Doch viele Analysten und Aktionäre verstört, dass Tata nun neben LKWs und Bussen für Schwellenländer sowie Geländewagen und dem Preiswunder Nano ausgerechnet zwei britische Traditionsmarken bauen und vertreiben will. Der Markt traut Tata nicht: Die Tata-Motors-Aktie gehört seit Monaten zu den Schlusslichtern an Bombays Börse.
Der Deal stellt Tata vor größte Herausforderungen. Die 2001 übernommene Teemarke Tetley zum Erfolg zu führen war dagegen ein Kinderspiel. Schließlich hatte Tatas Gruppe lange Erfahrung im Teegeschäft.
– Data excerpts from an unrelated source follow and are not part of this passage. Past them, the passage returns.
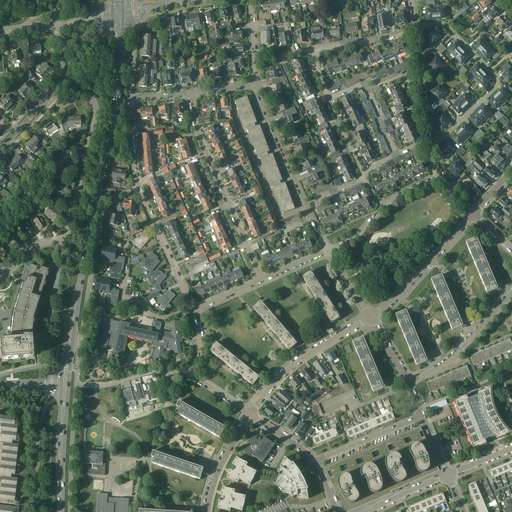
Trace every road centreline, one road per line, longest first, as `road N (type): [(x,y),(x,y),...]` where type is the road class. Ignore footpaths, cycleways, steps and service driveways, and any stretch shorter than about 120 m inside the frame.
road 1 (primary): [(64,384),(112,126)]
road 2 (residential): [(0,279),(35,246),(68,230),(96,109),(66,77)]
road 3 (residential): [(189,93),(200,142),(260,281)]
road 4 (residential): [(327,251),(257,85)]
road 5 (residential): [(250,414),(278,378),(368,317)]
road 6 (residential): [(368,317),(474,213)]
road 7 (residential): [(407,382),(445,363),(511,294)]
road 8 (residential): [(435,178),(430,149),(493,89),(489,70)]
road 9 (residential): [(191,311),(138,187)]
Beim im Vorjahr für zwölf Milliarden Dollar gekauften Stahlkocher Corus winken riesige Kostensenkungen. Dessen europäische Werke kann Tata Steel mit billigem Rohstahl aus Indien versorgen – zudem kennen die Tatas das Stahlgeschäft in- und auswendig.
Autos bauen sie aber erst seit einem Jahrzehnt. Doch schon greift Tata an zwei Enden des Markts gleichzeitig an: hier billig, dort Premium. „Ich sehe nicht, wie die Firmen zusammenpassen sollen“, sagt Aquarius-Fondsmanager Thiyaga Rajan über Tatas Griff nach Jaguar und Land Rover. Der Enthusiasmus dafür sei bloß später Rache geschuldet: Schließlich entstanden beide Firmen zu einer Zeit, als Indien noch britische Kolonie war. Die Maharadschas fuhren gerne Jaguar. Doch das sichert heute keine Gewinne mehr.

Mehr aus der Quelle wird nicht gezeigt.